Region | Lebanon
Drama therapy enlivens Lebanese jail
Cigarette smoke wafts through a hall in Lebanon's biggest jail where an all-male jury is arguing over whether an accused murderer should be hanged.
Roumiyeh, Lebanon: Cigarette smoke wafts through a hall in Lebanon's biggest jail where an all-male jury is arguing over whether an accused murderer should be hanged.
The 12 men, all prisoners themselves, strive for a unanimous verdict. Tempers rise, insults flow, blows are threatened.
Then someone forgets his lines. Laughter erupts. They start again.
Occasionally the frustration leads to a real quarrel until the firm voice of director Zeina Daccache restores order.
In jeans and a black sweater, she castigates, coaxes and cajoles her novice actors, who sulk, talk back and then perform with renewed gusto, just like their counterparts in any theatre.
Some tell their own stories in monologues. Hawilo acts out a comical prison visit with his mother who unwittingly got him convicted of dealing drugs instead of just possession.
"Good news son, I told the judge you never smoke hashish, you only sell it!"
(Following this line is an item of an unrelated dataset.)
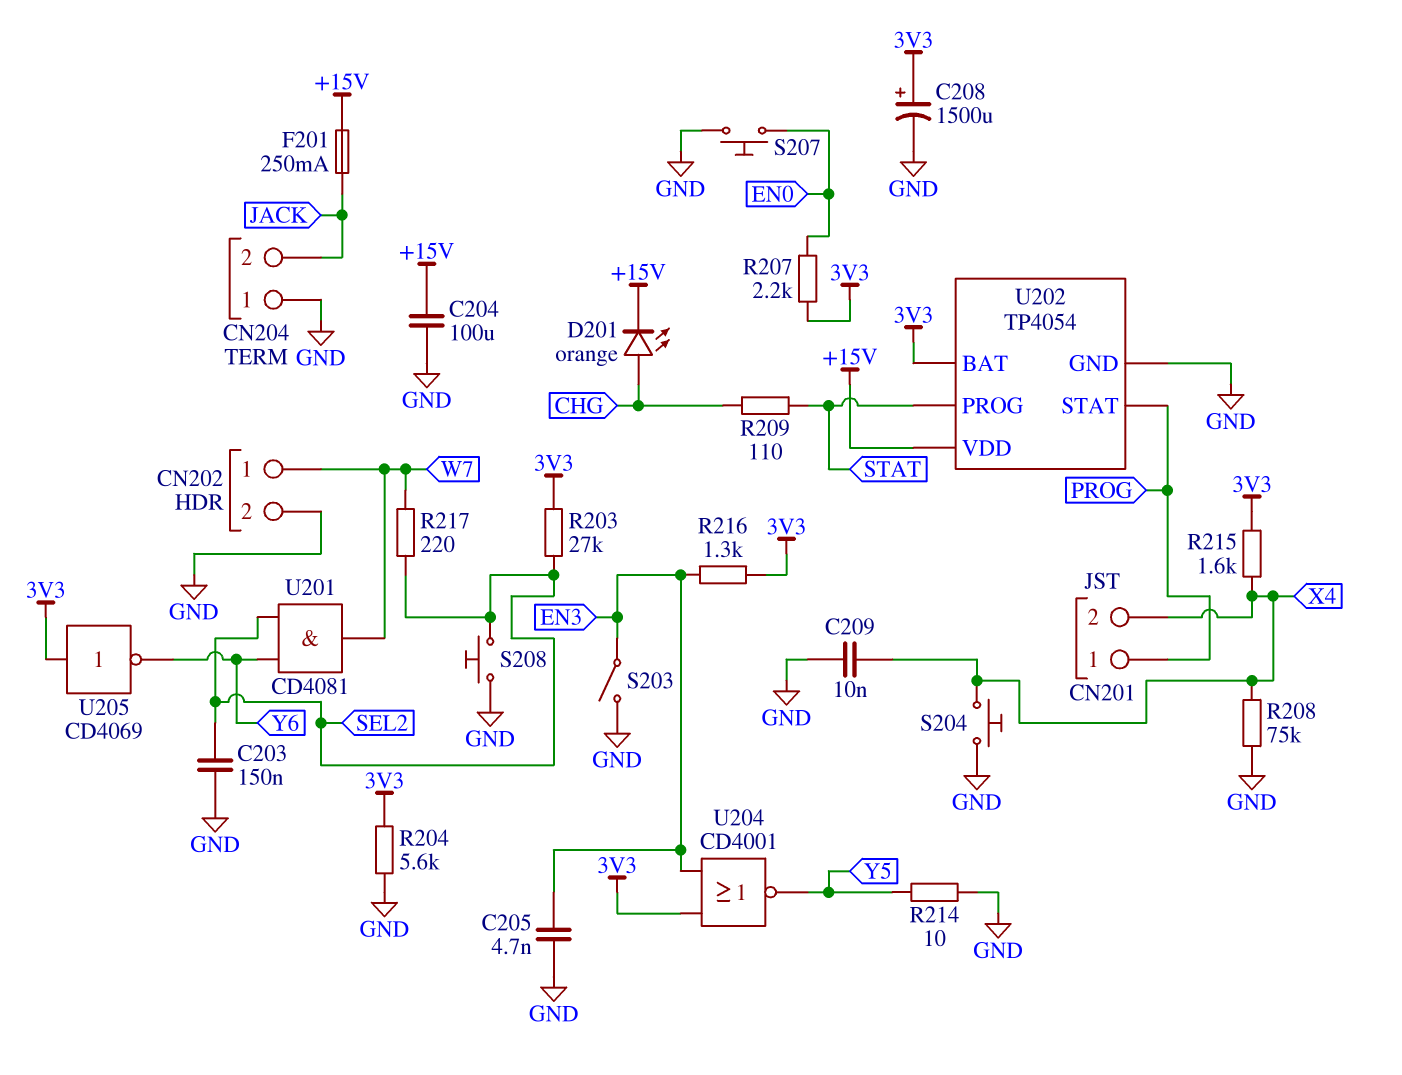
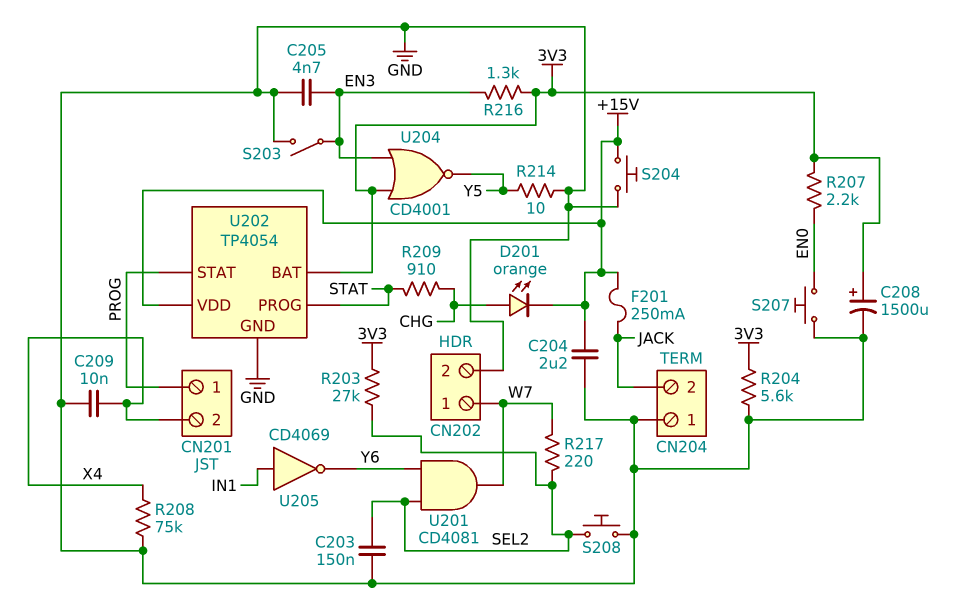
C204: 100uF (+15V, GND) -> 2.2uF (+15V, GND)
R209: 110 (CHG, STAT) -> 910 (CHG, STAT)
R215: 1.6k (3V3, X4) -> none
S204: button (GND, X4) -> button (+15V, GND)
U205: NOT CD4069 (in 3V3, out Y6) -> NOT CD4069 (in IN1, out Y6)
Hawilo mimics her saying, before he pretends to faint.
For a few hours each week, these forgotten men taste a world beyond the bars of Roumiyeh, a crowded prison near Beirut that houses Islamist fighters as well as 4,000 ordinary criminals.
Since she launched her drama therapy project in February, Daccache has won the respect and affection of the convicts, who call her 'Abu Ali', reckoning her to be as tough as any man.
Anwar, a tall, shaven-headed Iraqi in combat pants and boots, who is serving a 15-year sentence for murder, said she was "like a sister" who had unlocked a door.
"It's a kind of freedom for all of us," he said. "It's given me courage to be with others. Before, it was as if we were all wearing masks, but I have discovered a new person in myself.
"I was very nervous, jumping on any mistakes, I was impatient and dangerous, but now I take my time, count to 10."
Anwar, who has not seen his family in Baghdad for 11 years, said the theatre project, in which he plays the jury foreman, had channelled his anger and saved him from fatal despair.
"I was going to commit suicide in the new year, but I have changed my mind," he said.
"Before I felt like a criminal, like garbage, but now I feel respected, even by the prison officers."
Unusual
Daccache's venture, sponsored by a local human rights group, and funded by the European Union while being managed by the Ministry of State for Administrative Reform, is unusual in the Arab world.
"I thought: Lebanon? No, it's mission impossible," said the 30-year-old actress and drama therapist, who was inspired by visiting a similar project in an Italian prison in 2002.
It took her a year to get the money and another to win the go-ahead from wary authorities, but the prisoners are now set to stage their play for guests at the jail in February and March.